◆ **Task statement**:
Can you reproduce, word for word, the lines from the one containing "représenté — suppose, par définition, que le" through the one containing "sanctions : l’inopposabilité"?

◆ **Available data**:

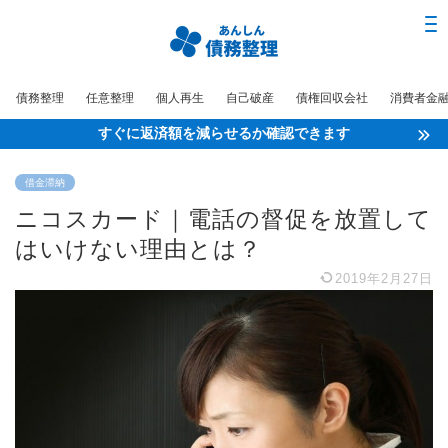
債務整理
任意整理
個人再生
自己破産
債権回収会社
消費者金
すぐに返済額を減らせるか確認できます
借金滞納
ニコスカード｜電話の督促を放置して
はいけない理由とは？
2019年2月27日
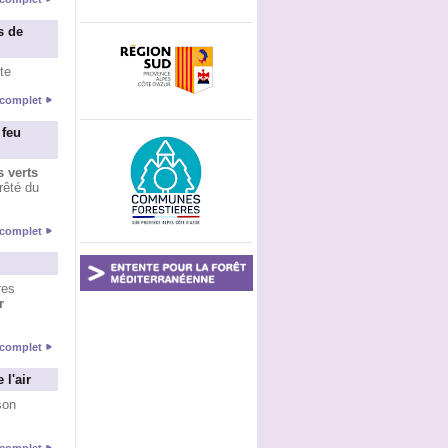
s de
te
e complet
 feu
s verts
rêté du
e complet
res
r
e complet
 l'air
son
--
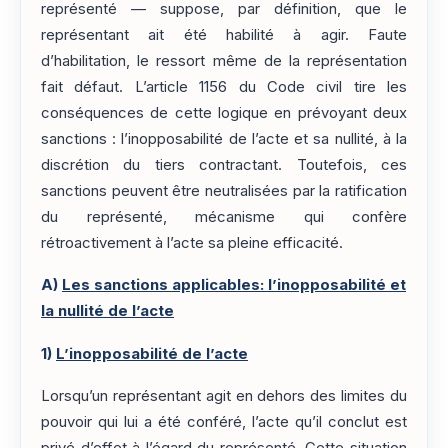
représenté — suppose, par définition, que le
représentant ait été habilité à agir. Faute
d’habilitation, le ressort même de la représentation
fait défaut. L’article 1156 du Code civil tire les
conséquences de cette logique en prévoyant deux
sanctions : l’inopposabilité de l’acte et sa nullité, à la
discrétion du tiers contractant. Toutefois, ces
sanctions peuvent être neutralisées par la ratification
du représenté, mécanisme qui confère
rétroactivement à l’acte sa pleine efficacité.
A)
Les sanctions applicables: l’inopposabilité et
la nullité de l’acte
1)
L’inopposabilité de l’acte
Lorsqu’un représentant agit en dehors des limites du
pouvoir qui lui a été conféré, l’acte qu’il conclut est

◆ **Completed task**:
représenté — suppose, par définition, que le
représentant ait été habilité à agir. Faute
d’habilitation, le ressort même de la représentation
fait défaut. L’article 1156 du Code civil tire les
conséquences de cette logique en prévoyant deux
sanctions : l’inopposabilité de l’acte et sa nullité, à la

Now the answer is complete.